* Text block *
**********

Are you in denial about your business? 7 questions

The honest test is rarely the answer. It's how long you take to answer.

Published 10 March 2026 · Updated 17 May 2026

Bias · 4 min read

The most honest test is to go through seven questions and notice how long you spend answering. People who can answer all seven quickly are rarely in denial. The person who hesitates on one or two has often already answered through the hesitation.

The seven questions

  1. What explanation have you used for the same number missing budget for more than two quarters in a row?
  2. Which number in the business are you avoiding because you know what it will show?
  3. What would an outside board chair ask about if she read your last quarterly report?
  4. Which difficult decision has been sitting on your list for more than three months?
  5. Do you have a concrete plan for what you do if revenue falls 15 percent over 12 months?
  6. When did you last sit with someone outside the business and talk about its weak points — without having to sell or defend anything?
  7. How many months of operations does your liquidity cover right now?

What hesitation means

You don't need the "right" answers to be in good shape. You need to be able to answer directly. Within a few minutes. Without looking anything up first.

If you hesitate on question 2, it means there's a number you've been avoiding. If you hesitate on question 5, it usually means you haven't worked through the downside scenario. If you hesitate on question 6, it means you've been talking to yourself about the difficult questions for too long.

One hesitation on its own doesn't necessarily mean much. Two or more taken together is usually a sign that you've started explaining something away.

What to do with the answer

If you hesitated on three or more questions, the strategy is rarely the first thing to change. The first thing is to find one outsider who's allowed to challenge you, and go through the questions again together with them. That's often where the real problems become visible.

**********

* Named joint coordinates *
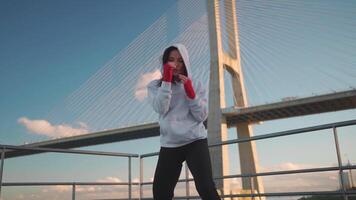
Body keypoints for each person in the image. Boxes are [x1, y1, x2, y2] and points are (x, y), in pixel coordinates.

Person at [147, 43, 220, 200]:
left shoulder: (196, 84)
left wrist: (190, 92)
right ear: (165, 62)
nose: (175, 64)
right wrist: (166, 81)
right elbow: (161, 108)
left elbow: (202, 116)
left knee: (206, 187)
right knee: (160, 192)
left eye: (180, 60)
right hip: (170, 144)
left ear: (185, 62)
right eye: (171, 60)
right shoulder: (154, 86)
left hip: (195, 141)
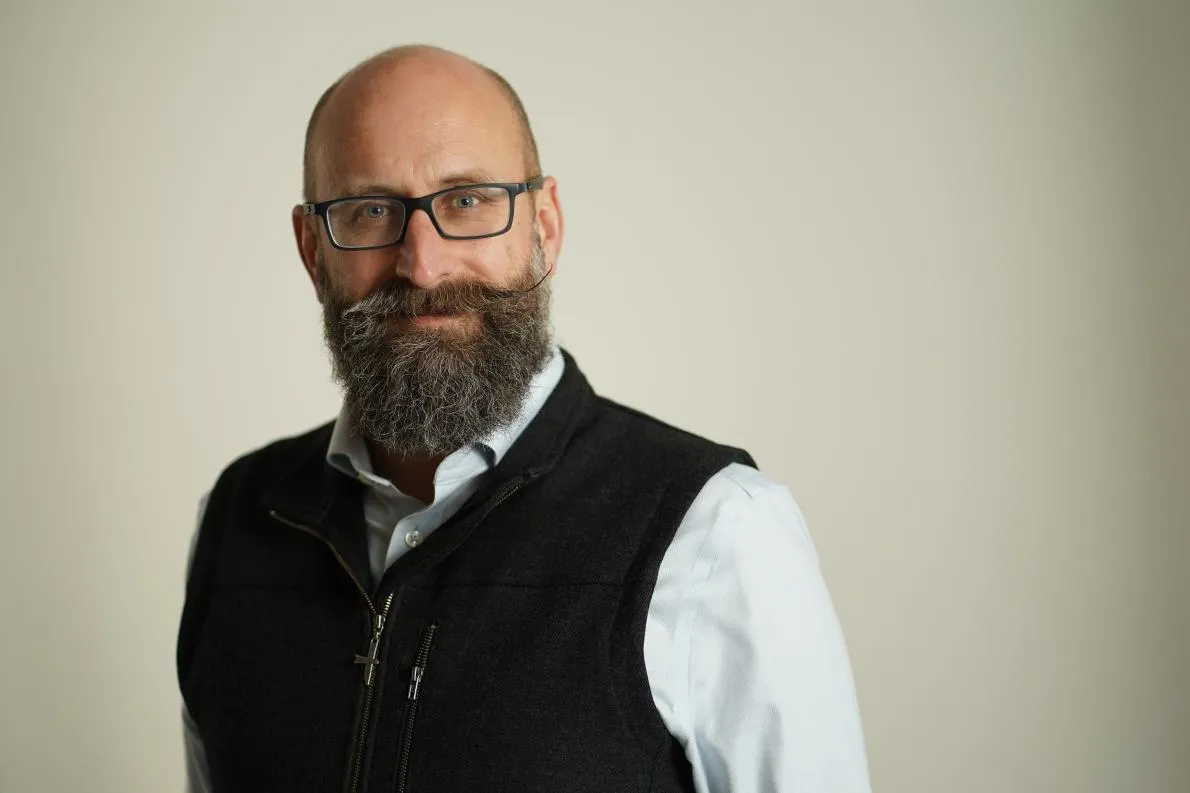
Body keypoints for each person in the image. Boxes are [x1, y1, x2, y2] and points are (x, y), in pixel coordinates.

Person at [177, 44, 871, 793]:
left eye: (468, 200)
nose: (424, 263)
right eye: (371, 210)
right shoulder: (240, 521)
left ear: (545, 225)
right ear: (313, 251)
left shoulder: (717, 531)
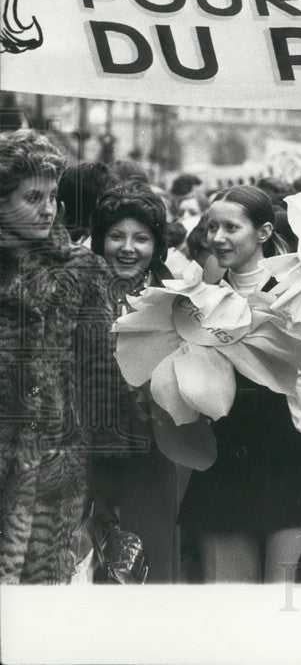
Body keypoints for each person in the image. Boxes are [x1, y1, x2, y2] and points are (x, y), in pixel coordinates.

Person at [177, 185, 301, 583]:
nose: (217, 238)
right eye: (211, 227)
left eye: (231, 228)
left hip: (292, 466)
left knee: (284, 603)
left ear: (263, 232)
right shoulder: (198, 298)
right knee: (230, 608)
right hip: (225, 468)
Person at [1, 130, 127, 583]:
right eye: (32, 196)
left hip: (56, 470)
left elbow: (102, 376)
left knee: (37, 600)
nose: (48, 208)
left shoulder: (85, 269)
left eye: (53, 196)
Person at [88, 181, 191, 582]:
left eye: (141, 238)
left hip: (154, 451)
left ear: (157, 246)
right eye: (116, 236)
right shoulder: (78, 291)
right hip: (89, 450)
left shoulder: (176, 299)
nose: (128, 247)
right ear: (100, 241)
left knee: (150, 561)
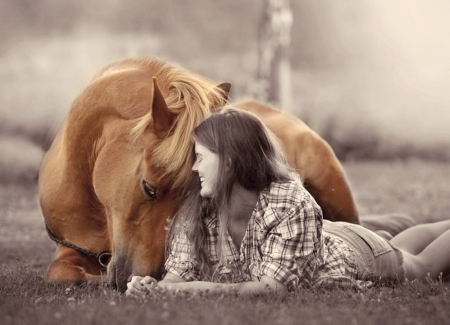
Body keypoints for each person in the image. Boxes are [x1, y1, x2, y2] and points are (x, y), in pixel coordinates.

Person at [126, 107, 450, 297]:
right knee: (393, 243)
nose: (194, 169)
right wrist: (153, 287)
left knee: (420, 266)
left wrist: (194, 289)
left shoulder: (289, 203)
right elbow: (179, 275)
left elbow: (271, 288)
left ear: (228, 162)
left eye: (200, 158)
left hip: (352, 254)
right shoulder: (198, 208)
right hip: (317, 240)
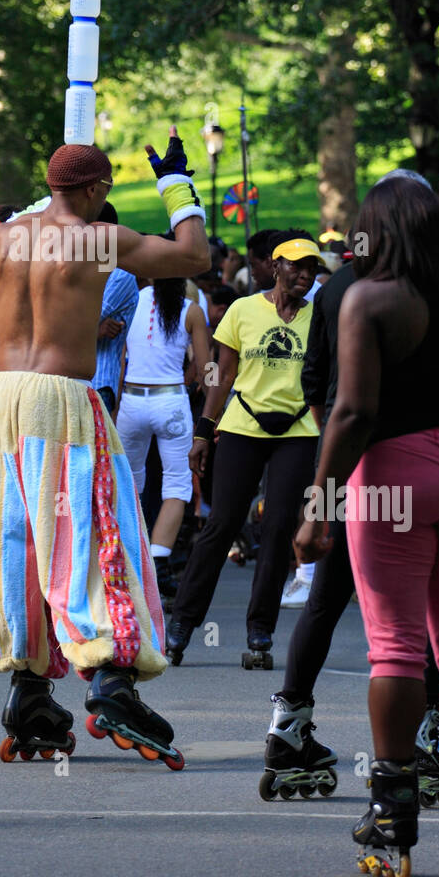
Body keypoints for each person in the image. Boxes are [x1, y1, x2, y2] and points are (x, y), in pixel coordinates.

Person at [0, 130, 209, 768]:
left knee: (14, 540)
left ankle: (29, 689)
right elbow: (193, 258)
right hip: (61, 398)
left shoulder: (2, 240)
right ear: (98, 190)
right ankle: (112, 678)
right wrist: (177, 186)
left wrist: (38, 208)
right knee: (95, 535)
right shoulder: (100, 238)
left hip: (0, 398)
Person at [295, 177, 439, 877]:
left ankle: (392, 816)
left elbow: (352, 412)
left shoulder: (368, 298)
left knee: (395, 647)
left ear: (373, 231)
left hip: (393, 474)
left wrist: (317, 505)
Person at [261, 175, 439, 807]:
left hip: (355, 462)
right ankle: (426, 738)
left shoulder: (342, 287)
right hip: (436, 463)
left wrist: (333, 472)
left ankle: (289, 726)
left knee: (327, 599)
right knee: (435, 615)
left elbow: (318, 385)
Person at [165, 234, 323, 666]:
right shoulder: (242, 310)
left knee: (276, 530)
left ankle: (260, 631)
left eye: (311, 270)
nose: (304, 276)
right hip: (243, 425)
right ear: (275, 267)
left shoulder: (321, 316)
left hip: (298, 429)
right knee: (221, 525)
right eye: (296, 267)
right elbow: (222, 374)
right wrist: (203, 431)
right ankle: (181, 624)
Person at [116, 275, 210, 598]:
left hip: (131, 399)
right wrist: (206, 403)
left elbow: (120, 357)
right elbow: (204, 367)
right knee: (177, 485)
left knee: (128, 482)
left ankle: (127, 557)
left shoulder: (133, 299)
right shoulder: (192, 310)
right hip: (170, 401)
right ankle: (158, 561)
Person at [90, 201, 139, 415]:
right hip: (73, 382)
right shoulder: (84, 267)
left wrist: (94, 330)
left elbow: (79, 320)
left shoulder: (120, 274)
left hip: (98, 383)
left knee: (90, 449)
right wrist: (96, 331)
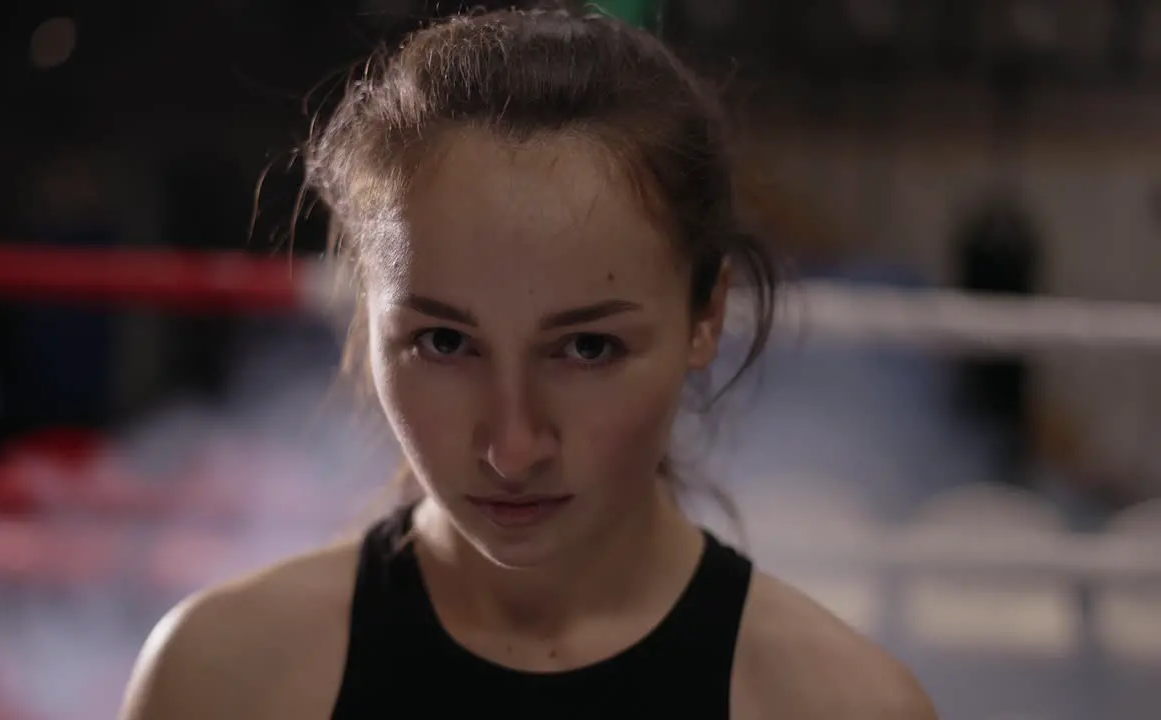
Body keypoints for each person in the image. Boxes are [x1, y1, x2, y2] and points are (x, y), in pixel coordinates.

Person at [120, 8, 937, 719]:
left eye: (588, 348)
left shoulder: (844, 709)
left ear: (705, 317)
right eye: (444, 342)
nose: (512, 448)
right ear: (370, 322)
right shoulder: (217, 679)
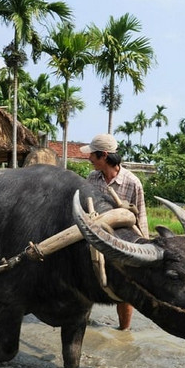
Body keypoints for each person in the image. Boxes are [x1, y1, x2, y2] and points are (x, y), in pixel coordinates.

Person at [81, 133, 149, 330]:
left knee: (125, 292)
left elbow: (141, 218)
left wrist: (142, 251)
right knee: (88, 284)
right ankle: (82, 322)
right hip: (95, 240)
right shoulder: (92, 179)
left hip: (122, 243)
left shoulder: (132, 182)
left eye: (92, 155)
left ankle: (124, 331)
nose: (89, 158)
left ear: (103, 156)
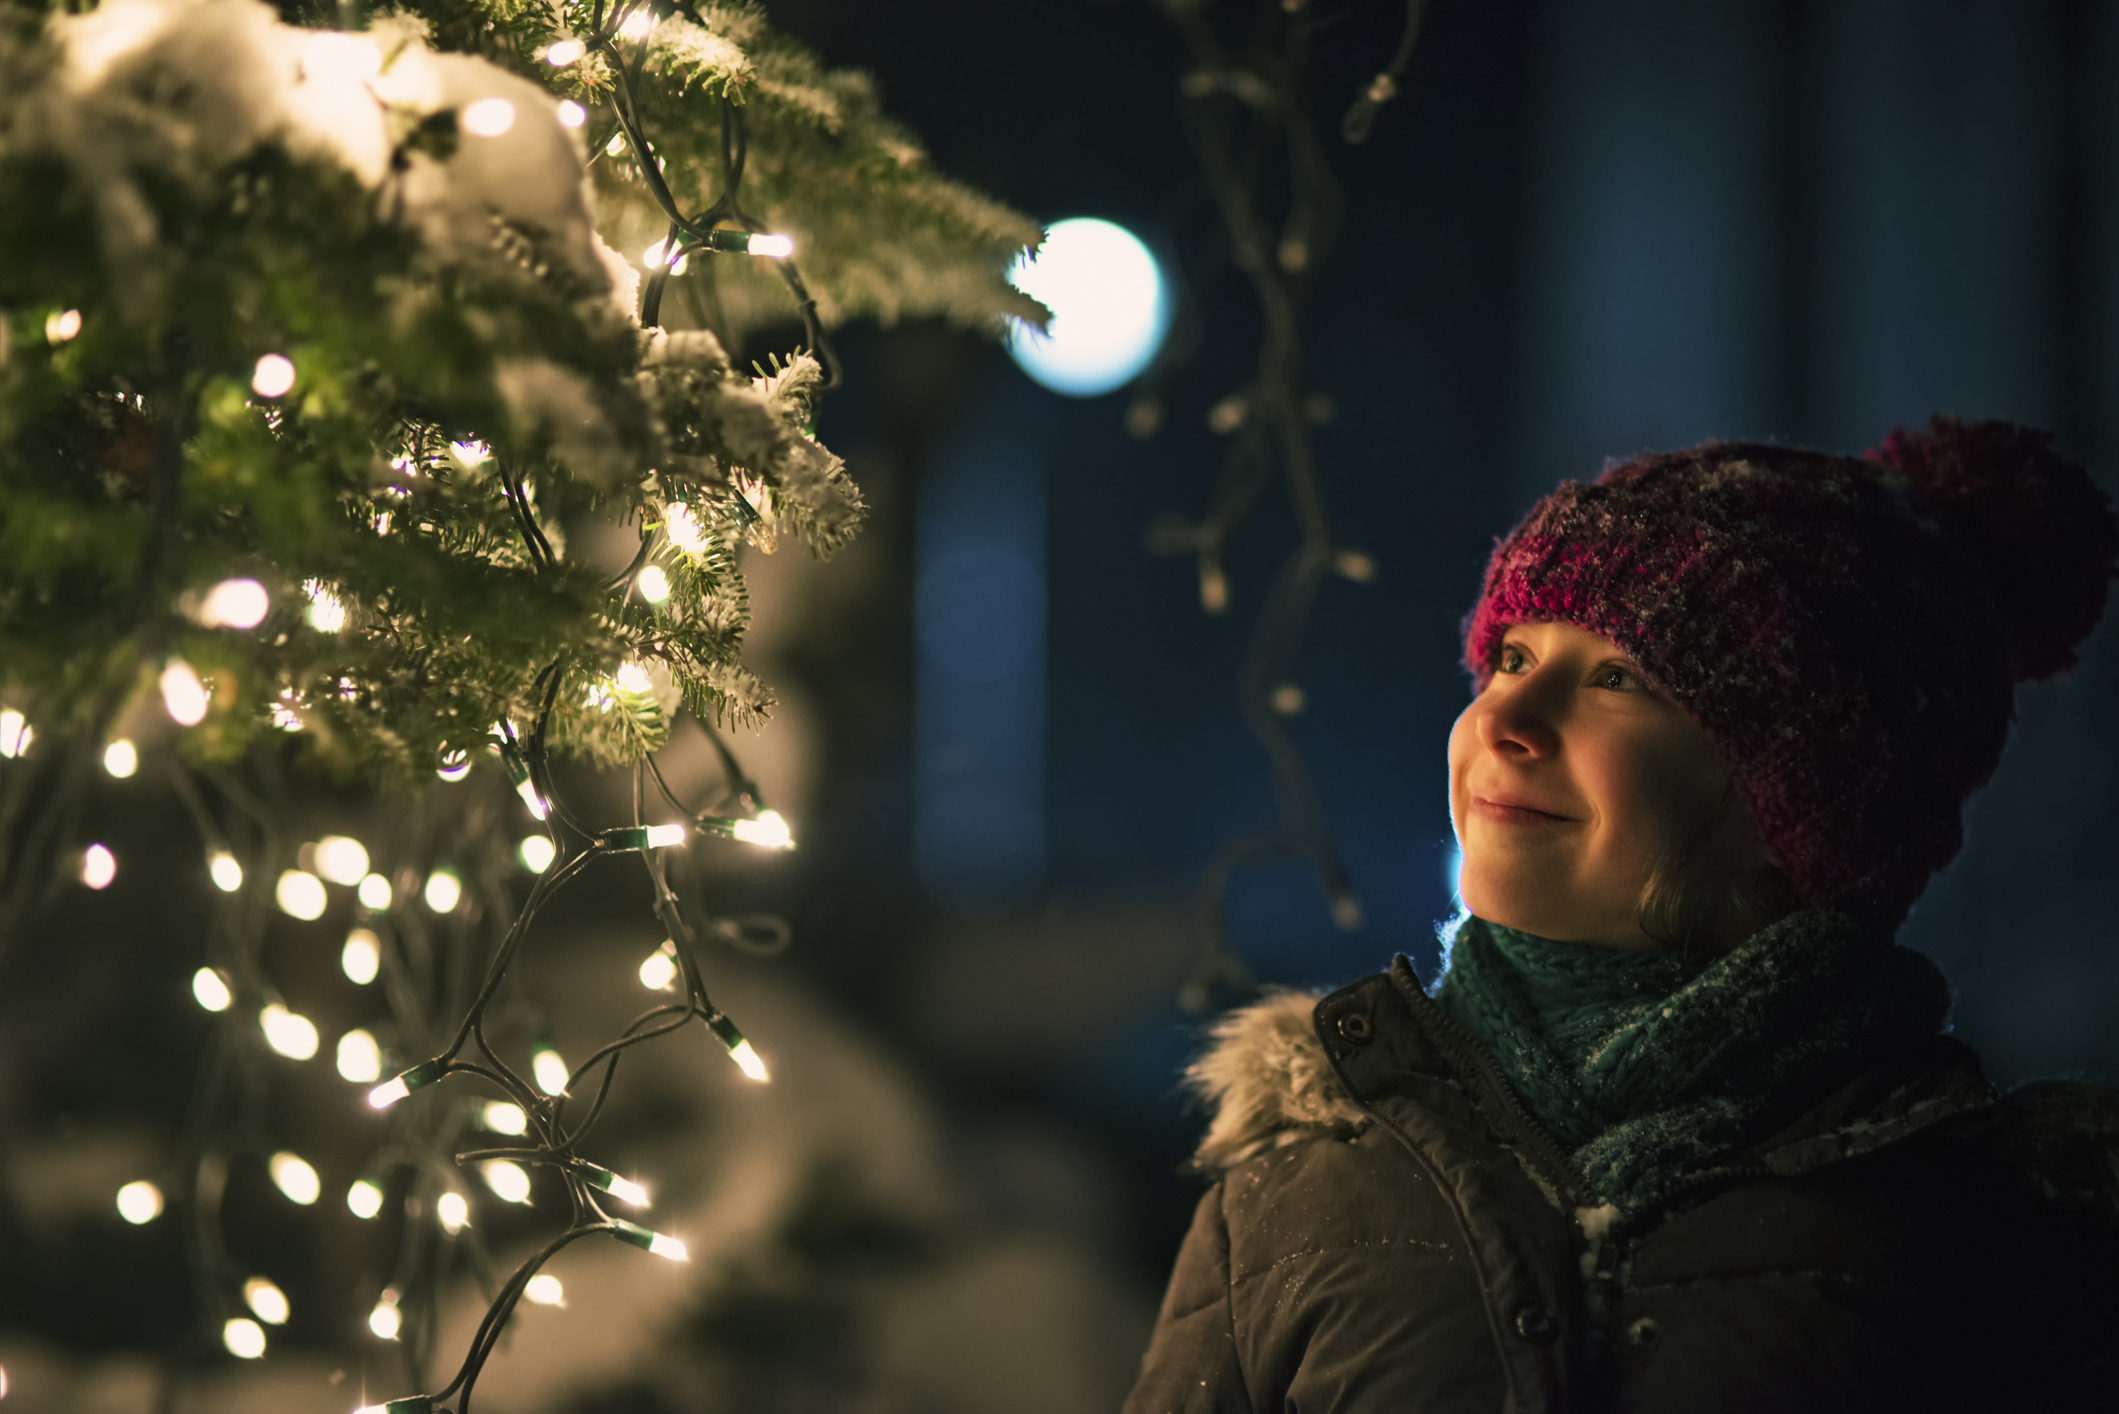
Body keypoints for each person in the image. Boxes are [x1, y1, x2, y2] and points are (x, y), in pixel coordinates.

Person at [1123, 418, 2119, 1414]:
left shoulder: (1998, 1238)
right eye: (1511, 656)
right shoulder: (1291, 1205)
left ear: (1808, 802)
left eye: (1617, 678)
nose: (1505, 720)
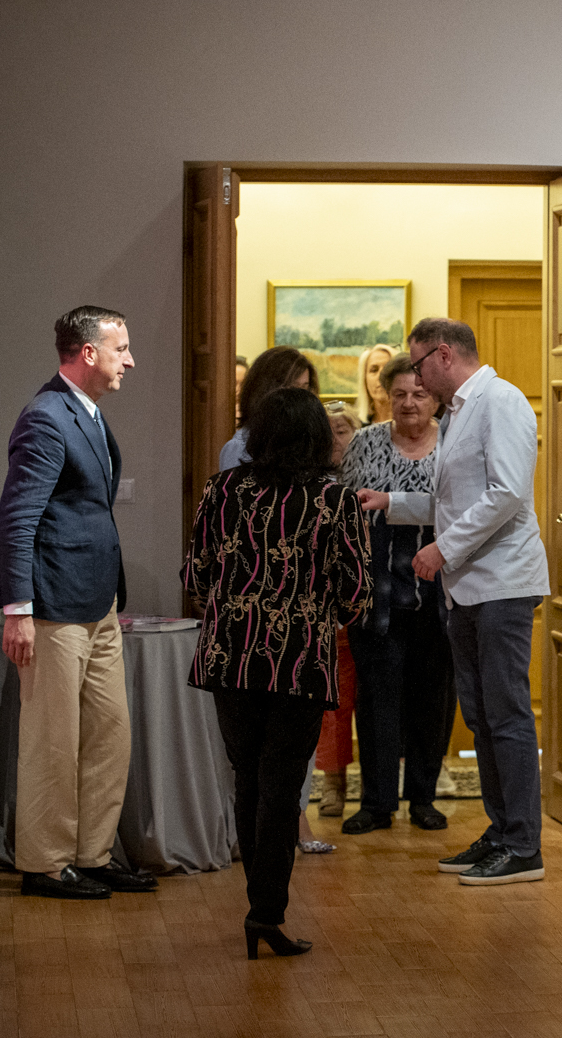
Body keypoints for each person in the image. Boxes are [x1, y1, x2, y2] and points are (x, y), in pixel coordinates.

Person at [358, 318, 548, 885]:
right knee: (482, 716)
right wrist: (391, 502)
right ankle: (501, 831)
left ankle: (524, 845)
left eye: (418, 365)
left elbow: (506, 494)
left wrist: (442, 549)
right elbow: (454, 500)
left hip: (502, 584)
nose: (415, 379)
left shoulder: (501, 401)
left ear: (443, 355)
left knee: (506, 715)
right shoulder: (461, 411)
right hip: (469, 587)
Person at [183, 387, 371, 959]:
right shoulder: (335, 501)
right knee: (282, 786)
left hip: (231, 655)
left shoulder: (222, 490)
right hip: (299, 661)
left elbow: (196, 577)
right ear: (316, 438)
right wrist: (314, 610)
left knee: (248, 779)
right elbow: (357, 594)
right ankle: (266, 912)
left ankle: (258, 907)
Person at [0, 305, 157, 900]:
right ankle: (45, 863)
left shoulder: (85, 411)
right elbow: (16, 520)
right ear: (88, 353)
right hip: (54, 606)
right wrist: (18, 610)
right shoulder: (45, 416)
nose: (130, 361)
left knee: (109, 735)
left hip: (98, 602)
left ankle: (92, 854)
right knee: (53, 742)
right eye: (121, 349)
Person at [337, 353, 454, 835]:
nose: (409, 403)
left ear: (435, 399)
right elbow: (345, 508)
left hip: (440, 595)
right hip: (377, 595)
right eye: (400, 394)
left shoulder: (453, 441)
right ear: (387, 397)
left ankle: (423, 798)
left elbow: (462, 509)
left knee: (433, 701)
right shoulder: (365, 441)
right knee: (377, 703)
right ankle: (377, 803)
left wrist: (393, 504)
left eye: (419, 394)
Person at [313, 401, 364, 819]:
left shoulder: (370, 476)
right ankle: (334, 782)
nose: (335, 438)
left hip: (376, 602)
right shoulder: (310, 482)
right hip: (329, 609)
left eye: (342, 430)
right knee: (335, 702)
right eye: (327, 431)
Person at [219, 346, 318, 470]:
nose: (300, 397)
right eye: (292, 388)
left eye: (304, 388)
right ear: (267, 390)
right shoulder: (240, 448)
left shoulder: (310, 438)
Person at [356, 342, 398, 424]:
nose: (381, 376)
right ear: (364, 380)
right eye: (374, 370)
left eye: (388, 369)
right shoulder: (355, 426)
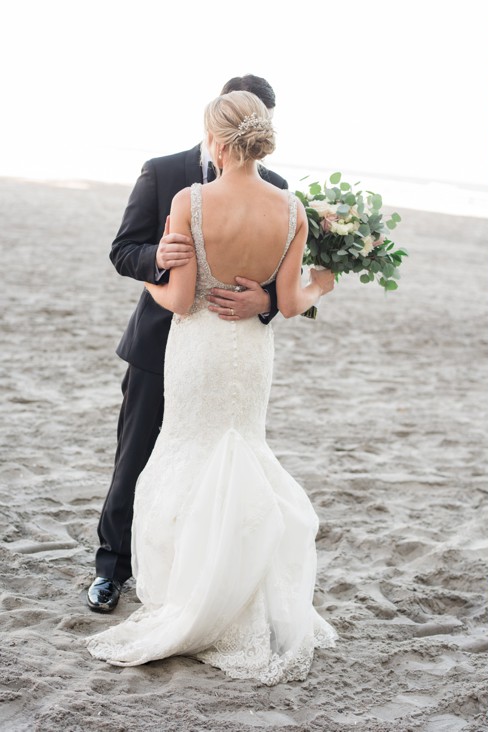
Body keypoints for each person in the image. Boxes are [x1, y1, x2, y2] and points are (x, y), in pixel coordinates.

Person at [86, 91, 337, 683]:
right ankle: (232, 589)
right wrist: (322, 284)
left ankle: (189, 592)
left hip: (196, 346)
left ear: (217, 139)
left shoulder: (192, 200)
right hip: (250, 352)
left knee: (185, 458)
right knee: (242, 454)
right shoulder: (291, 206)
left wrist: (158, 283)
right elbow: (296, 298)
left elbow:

**********

* Brief *
Quote the passage of the business denial article above, starting at "Bias · 4 min" and ending at "it will show?".

* Answer space *
Bias · 4 min read

The most honest test is to go through seven questions and notice how long you spend answering. People who can answer all seven quickly are rarely in denial. The person who hesitates on one or two has often already answered through the hesitation.

The seven questions

  1. What explanation have you used for the same number missing budget for more than two quarters in a row?
  2. Which number in the business are you avoiding because you know what it will show?